WORK REQUEST: Where does the string "owner" appear? Copy every line of the entries below that holds it.

SUPPLIED RECORDS:
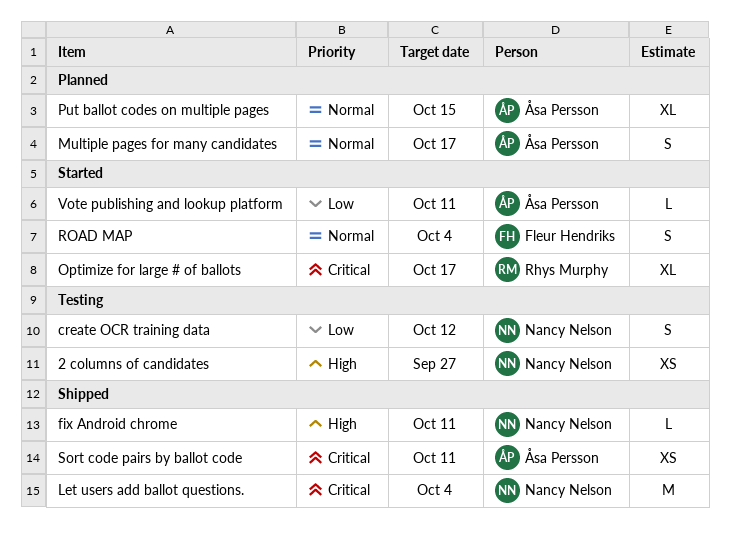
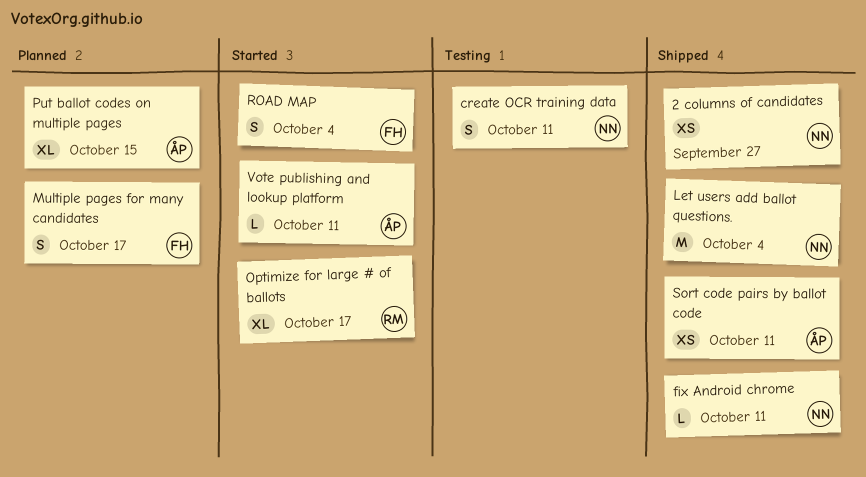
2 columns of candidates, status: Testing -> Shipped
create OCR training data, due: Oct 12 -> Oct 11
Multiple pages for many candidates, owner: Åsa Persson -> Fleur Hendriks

---

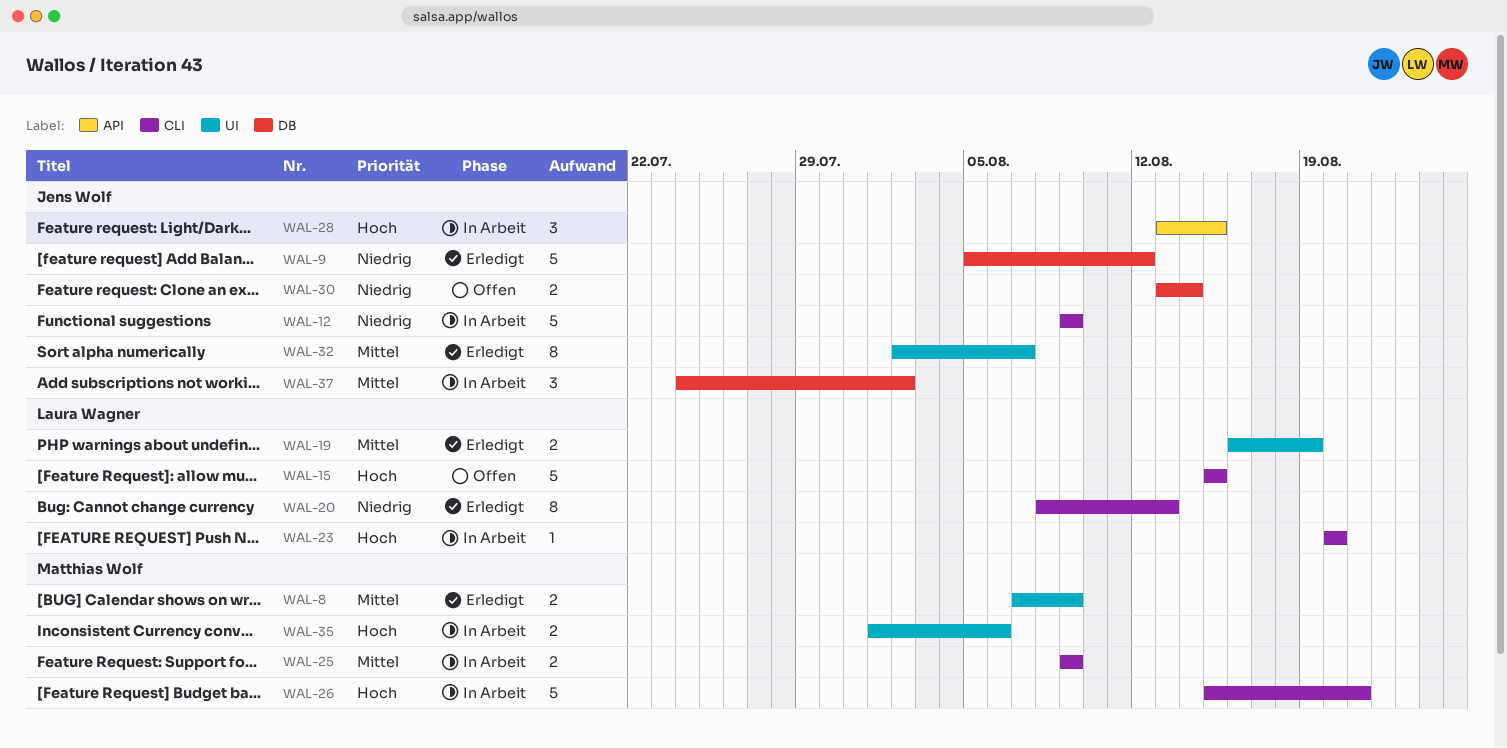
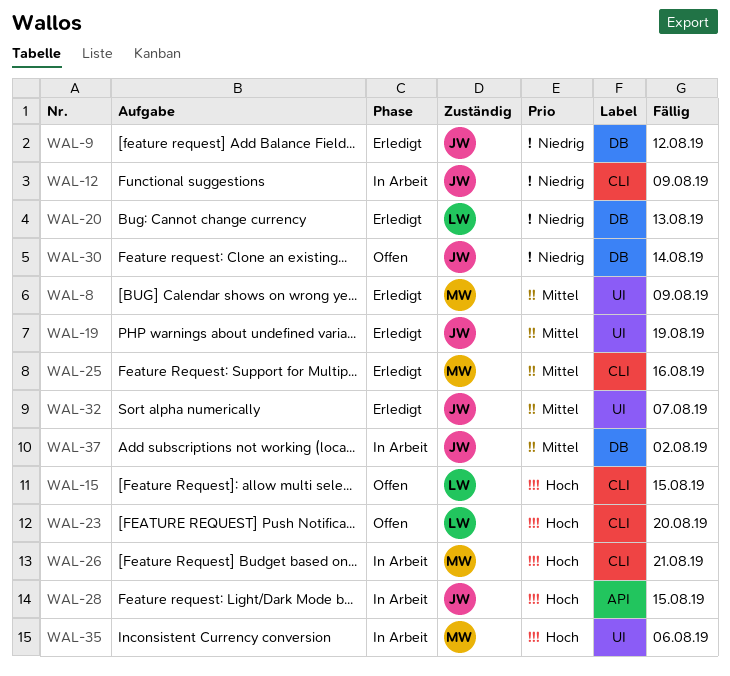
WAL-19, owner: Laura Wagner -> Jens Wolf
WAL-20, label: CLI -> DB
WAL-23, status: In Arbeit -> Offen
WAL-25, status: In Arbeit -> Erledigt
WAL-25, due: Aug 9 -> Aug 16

EXERCISE ANSWER:
Multiple pages for many candidates, owner: Åsa Persson -> Fleur Hendriks
WAL-19, owner: Laura Wagner -> Jens Wolf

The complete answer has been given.